§ To do:
Count the lines in the records below that contain the string "whiskers", and reply with only the number.

(Recorded data)

■ ■ ■ ■

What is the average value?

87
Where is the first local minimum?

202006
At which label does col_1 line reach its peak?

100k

■ ■ ■ ■

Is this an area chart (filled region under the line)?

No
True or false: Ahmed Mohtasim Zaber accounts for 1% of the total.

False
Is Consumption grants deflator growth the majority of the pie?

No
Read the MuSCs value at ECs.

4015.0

■ ■ ■ ■

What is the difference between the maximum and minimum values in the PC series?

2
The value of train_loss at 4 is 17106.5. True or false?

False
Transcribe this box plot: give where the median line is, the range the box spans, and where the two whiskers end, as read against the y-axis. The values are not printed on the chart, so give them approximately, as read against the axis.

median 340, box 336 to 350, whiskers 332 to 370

■ ■ ■ ■

§ Task response:
2